Marquée par une expérience infructueuse, il y a quelques années de ça, au cours de laquelle j'avais tenté de survivre à une apocalypse zombie, mais n'avais réussi qu'à coincer mon personnage dans un mur (Chbong... Chbong... Chbong...) jusqu'à ce qu'un mort-vivant vienne me dévorer, je souhaitais mettre toutes les chances de mon côté en essayant, cette fois, un jeu qui ne demande aucun usage d'une manette et aucune dextérité digitale pour pouvoir se déplacer, se battre, voler, préparer une tasse de thé ou faire tout ça en même temps.

Mon choix - ou plutôt le choix de mon beau-frère que j'ai validé parce que qui suis-je pour remettre en question la suggestion éclairée d'un joueur adulte sain d'esprit et a priori pas malveillant ? - mon choix, donc, s'est porté sur "Disco Elysium".

Ceux qui connaissent connaissent. Pour les autres, il s'agit d'une enquête policière dans un contexte politique et social apparemment bien chargé.

Rien que ça, le simple fait qu'un contexte politique et social existe dans un jeu, on sent bien que l'ambition n'est pas la même que sauver une princesse en évitant des tonneaux jetés par un gorille.

Bref.

Me voilà donc lancée dans la découverte de ce monde apparemment merveilleux du jeu vidéo.

J'avoue avoir été un brin perturbée par l'introduction, quand une voix ténébreuse a commencé à me raconter des trucs chelous et sombres entre autres sur ma mère, mais passée cette étape bizarre, me voilà nu comme un ver au milieu d'une pièce en bordel. Enfin pas moi, mon personnage.

C'est un flic et, avant de commencer, j'ai dû choisir son profil. En gros, je devais décider s'il serait plutôt philosophe, plutôt sensible ou plutôt physique. Intello, poète ou brute. Comme je suis une femme intelligente et sensible, j'ai viré la brute. Et décrété que l'intelligence me serait sûrement plus utile que la sensibilité, donc j'ai choisi le philosophe.

Je vous passe les détails, mais mes deux premières tentatives, d'au moins une heure chacune, ne m'ont menée à rien sinon une mort prématurée. Je suis morte de désespoir. Deux fois. Sans déconner. J'ai rien compris.
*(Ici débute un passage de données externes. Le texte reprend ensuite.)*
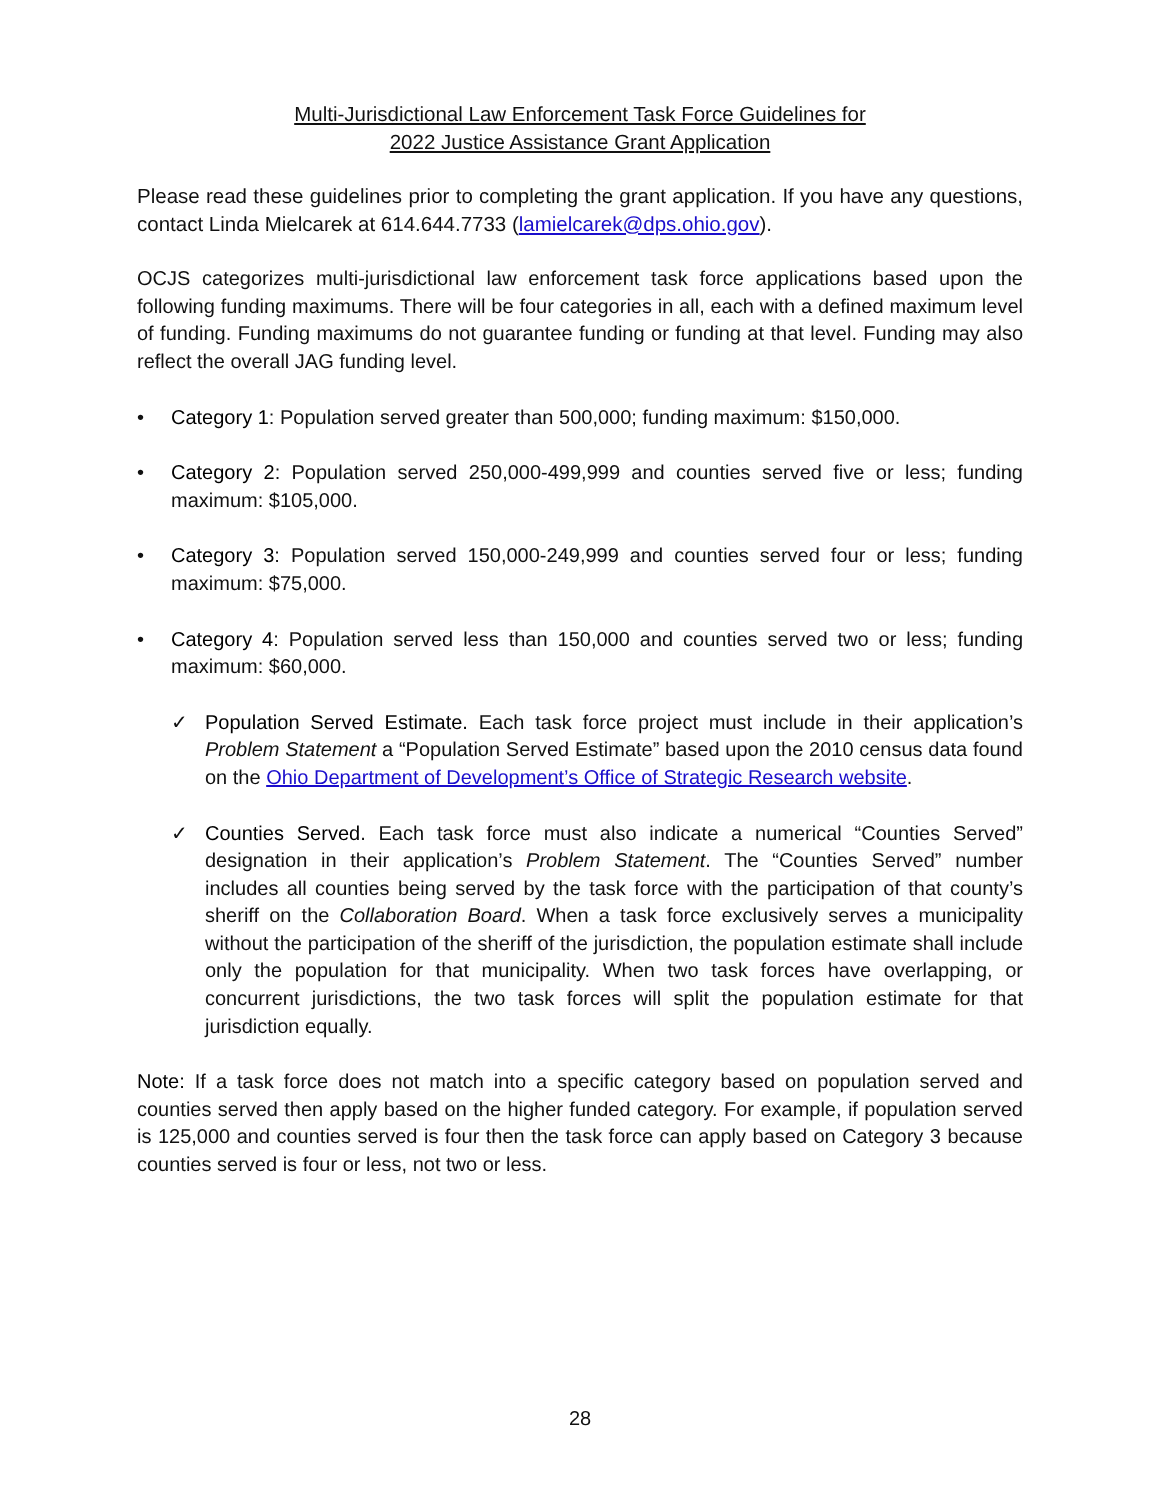Multi-Jurisdictional Law Enforcement Task Force Guidelines for
2022 Justice Assistance Grant Application
Please read these guidelines prior to completing the grant application. If you have any questions, contact Linda Mielcarek at 614.644.7733 (lamielcarek@dps.ohio.gov).
OCJS categorizes multi-jurisdictional law enforcement task force applications based upon the following funding maximums. There will be four categories in all, each with a defined maximum level of funding. Funding maximums do not guarantee funding or funding at that level. Funding may also reflect the overall JAG funding level.
• Category 1: Population served greater than 500,000; funding maximum: $150,000.
• Category 2: Population served 250,000-499,999 and counties served five or less; funding maximum: $105,000.
• Category 3: Population served 150,000-249,999 and counties served four or less; funding maximum: $75,000.
• Category 4: Population served less than 150,000 and counties served two or less; funding maximum: $60,000.
✓ Population Served Estimate. Each task force project must include in their application’s Problem Statement a “Population Served Estimate” based upon the 2010 census data found on the Ohio Department of Development’s Office of Strategic Research website.
✓ Counties Served. Each task force must also indicate a numerical “Counties Served” designation in their application’s Problem Statement. The “Counties Served” number includes all counties being served by the task force with the participation of that county’s sheriff on the Collaboration Board. When a task force exclusively serves a municipality without the participation of the sheriff of the jurisdiction, the population estimate shall include only the population for that municipality. When two task forces have overlapping, or concurrent jurisdictions, the two task forces will split the population estimate for that jurisdiction equally.
Note: If a task force does not match into a specific category based on population served and counties served then apply based on the higher funded category. For example, if population served is 125,000 and counties served is four then the task force can apply based on Category 3 because counties served is four or less, not two or less.
28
Comme je suis joueuse mais que j'ai quand même pas que ça à foutre, je suis allée fouiner un peu sur internet pour découvrir que l'intello n'était a priori pas vraiment un très bon choix pour débuter et que le sensible était plus facile. Qu'à cela ne tienne, au diable l'intelligence, recommençons avec le poète !

On ne dira jamais assez l'importance de la poésie dans un monde de brutes...

Bon, en vrai, pour le moment, je ne tente pas trop les trucs un peu foufous, comme réciter un poème à un gars que j'interroge, parce que ce genre d'initiatives m'a précédemment fait mourir deux fois d'une dépression foudroyante alors dans un premier temps, je la joue flic un peu border mais pas totalement dingue quand même, on verra plus tard.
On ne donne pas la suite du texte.